Ela reforça que, de fato, a matéria orgânica decomposta, como o sangue, contribui para os vegetais, mas que as concentrações desbalanceadas dos nutrientes podem ser prejudiciais.

"Não há comprovação científica, mas se a pessoa usa coletor e gosta de cuidar das plantas, acho que pode ficar à vontade para colocar o sangue lá e observar o que acontece. As plantas sempre dão sinais quanto a déficits ou excessos. Basta observar".

A prática pode transmitir doenças?

Sobre o risco de contaminar as plantas e, posteriormente, quem ingeri-las, a bióloga Nelsimar Monnier afirma que é inexistente. "Para a planta não transmite a doença, porque são organismos diferentes".

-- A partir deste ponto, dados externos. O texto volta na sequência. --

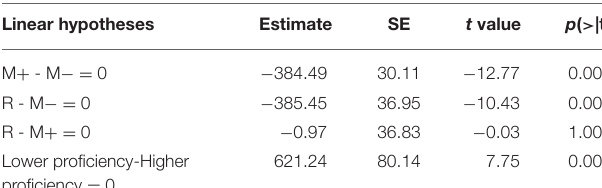
TABLE 7 | Tukey post-hoc test of response time in semantic relatedness judgment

No entanto, ela alerta que o manuseio do sangue pode, sim, trazer riscos para a saúde. "O sangue é material biológico. Existem doenças na corrente sanguínea e o contato com ele pode ser uma porta para a transmissão".

A própria mulher que menstrua não corre risco de contrair nada que já não possa ter do próprio sangue, mas outras pessoas que participarem do manuseio ou possam entrar em contato com sangue correm riscos.

Por isso, Nelsimar não recomenda a prática, considerando adubos inorgânicos mais seguros. Mas, se a mulher estiver com a saúde em ordem ou for a única a mexer no sangue, fazer a adubação não é considerado perigoso.